Best practices when defining Amazon EventBridge event patterns
Below are some best practices to consider when defining event patterns in your event bus rules.
Avoid writing infinite loops
In EventBridge, it is possible to create rules that lead to infinite loops, where a rule is fired repeatedly. For example, a rule might detect that ACLs have changed on an S3 bucket, and trigger software to change them to the desired state. If the rule is not written carefully, the subsequent change to the ACLs fires the rule again, creating an infinite loop.
To prevent these issues, write the event patterns for your rules to be as precise as possible, so they only match the events you actually want sent to the target. In the above example, you would create an event pattern to match events so that the triggered actions do not re-fire the same rule. For example, create an event pattern in your rule that would match events only if ACLs are found to be in a bad state, instead of after any change. For more information, see Make event patterns precise as possible and Scope your event patterns to account for event source updates.
An infinite loop can quickly cause higher than expected charges. It can also lead to throttling and delayed event delivery. You can monitor the upper bound of your invocation rates to be warned about unexpected spikes in volume.
Use budgeting to alert you when charges exceed your specified limit. For more information, see Managing Your Costs with Budgets.
Make event patterns precise as possible
The more precise your event pattern, the more likely it will match only the events you actually want it to, and avoid unexpected matches when new events are added to an event source, or existing events are updated to include new properties.
Event patterns can include filters that match on:
Event metadata about the event, such as
source,detail-type.account, orregion.Event data, this is, the fields inside the
detailobject.Event content, or the actual values of the fields inside the
detailobject.
Most patterns are simple, such as specifying only source and
detail-type filters. However, EventBridge patterns include the flexibility to
filter on any key or value of the event. In addition, you can apply content filters such
as prefix and suffix filters to improve the precision of your
patterns. For more information, see Content filtering in Amazon EventBridge
event patterns.
Specify event source and detail type as filters
You can reduce generating infinite loops and matching undesired events by making your event patterns more precise using the source and detail-type metadata fields.
When you need to match specific values within two or more fields,
use the $or comparison operator, rather than listing all possible values within a single array of values.
For events that are delivered through Amazon CloudTrail, we recommend you use the eventName field as a filter.
The following event pattern example matches CreateQueue or SetQueueAttributes from the Amazon Simple Queue Service service, or CreateKey or DisableKeyRotation events from the Amazon Key Management Service service.
{ "detail-type": ["AWS API Call via CloudTrail"], "$or": [{ "source": [ "aws.sqs" ], "detail": { "eventName": [ "CreateQueue", "SetQueueAttributes" ] } }, { "source": [ "aws.kms" ], "detail": { "eventName": [ "CreateKey", "DisableKeyRotation" ] } } ] }
Specify account and region as filters
Including account and region fields in your event
pattern helps limit cross-account or cross-region event matching.
Specify content filters
Content-based filtering can help improve event pattern precision, while still keeping the length of the event pattern to a minimum. For example, matching based on a numeric range can be helpful instead of listing all possible numeric values.
For more information, see Content filtering in Amazon EventBridge event patterns.
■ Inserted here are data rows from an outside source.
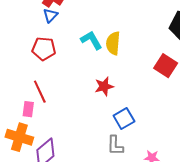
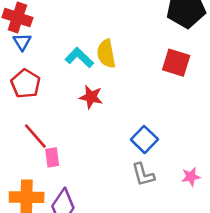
red pentagon: (44, 49) -> (26, 84), turned -30
red star: (104, 86) -> (91, 97), moved, turned -30
pink rectangle: (28, 109) -> (52, 157), moved

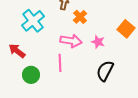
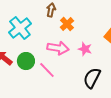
pink line: (60, 63) -> (47, 70), turned -42
green circle: (31, 75) -> (26, 61), moved

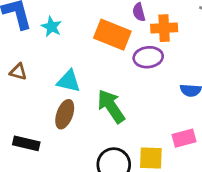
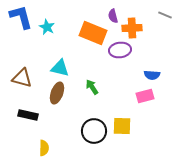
brown triangle: (18, 72) -> (22, 78), moved, size x1.5
green arrow: (111, 106) -> (92, 87), size x0.6
pink rectangle: (184, 138) -> (145, 96), moved

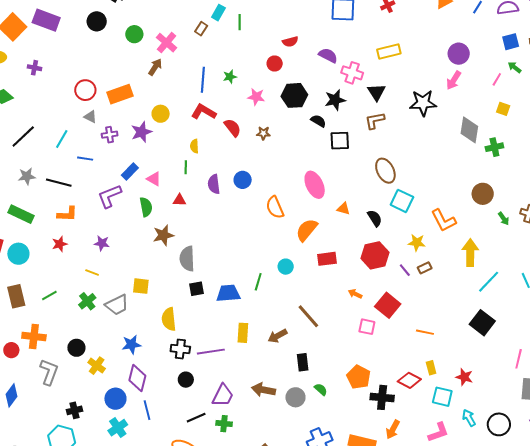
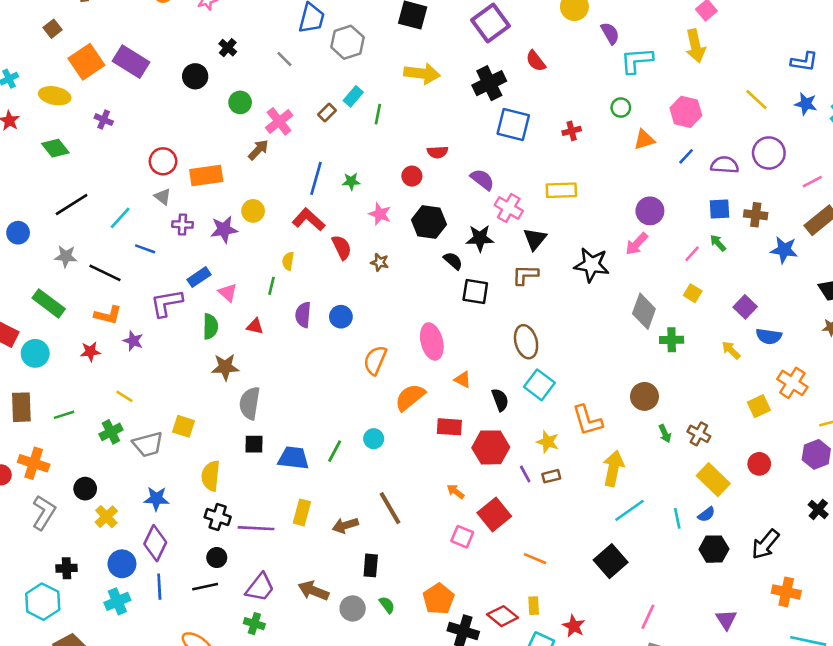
orange semicircle: (275, 207) -> (375, 360), turned 35
purple star: (102, 243) -> (133, 341), moved
red rectangle: (327, 259) -> (449, 427), moved
black line: (196, 418) -> (205, 587), moved

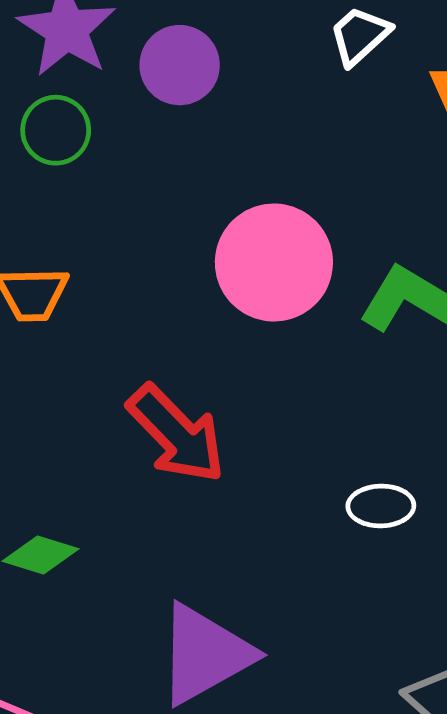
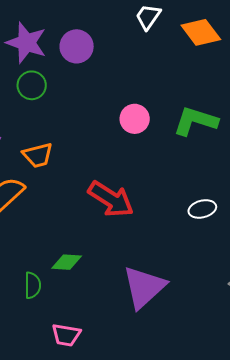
pink circle: (274, 263) -> (135, 119), size x0.6

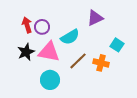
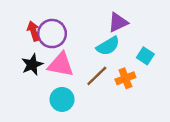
purple circle: (42, 27) -> (52, 34), size x1.5
cyan semicircle: (70, 37) -> (108, 46), moved
orange cross: (101, 63) -> (125, 78), turned -35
Scope your event patterns to account for event source updates
When creating event patterns, you should take into account that event schemas and event domains may evolve and expand over time. Here again, making your event patterns as precise as possible helps you limit unexpected matches if the event source changes or expands.
For example, suppose you are matching against events from a new micro-service that publishes payment-related events.
Initially, the service uses the domain acme.payments, and publishes a single event, Payment accepted:
{
"detail-type": "Payment accepted",
"source": "acme.payments",
"detail": {
"type": "credit",
"amount": "100",
"date": "2023-06-10",
"currency": "USD"
}
}
}At this point, you could create a simple event pattern that matches Payment accepted events:
{ “source” : “acme.payments” }However, suppose the service later introduces a new event for rejected payments:
{
"detail-type": "Payment rejected",
"source": "acme.payments",
"detail": {
}
}In this case, the simple event pattern you created will now match against both Payment accepted and Payment rejected events.
EventBridge routes both types of events to the specified target for processing,
possibly introducing processing failures and additional processing cost.
To scope your event pattern to only Payment accepted events, you'd want to specify both source and detail-type,
at a minimum:
{
"detail-type": "Payment accepted",
"source": "acme.payments"
}
}You can also specify account and Region in your event pattern, to further limit when cross-account or cross-Region events match this rule.
{
"account": "012345678910",
"source": "acme.payments",
"region": "Amazon-Region",
"detail-type": "Payment accepted"
}Validate event patterns
To ensure rules match the desired events, we strongly recommend you validate your event patterns. You can validate your event patterns using the EventBridge console or API:
In the EventBridge console, you can create and test event patterns as part of creating a rule, or separately by using the Sandbox.
You can test your event patterns programmatically using the TestEventPattern action.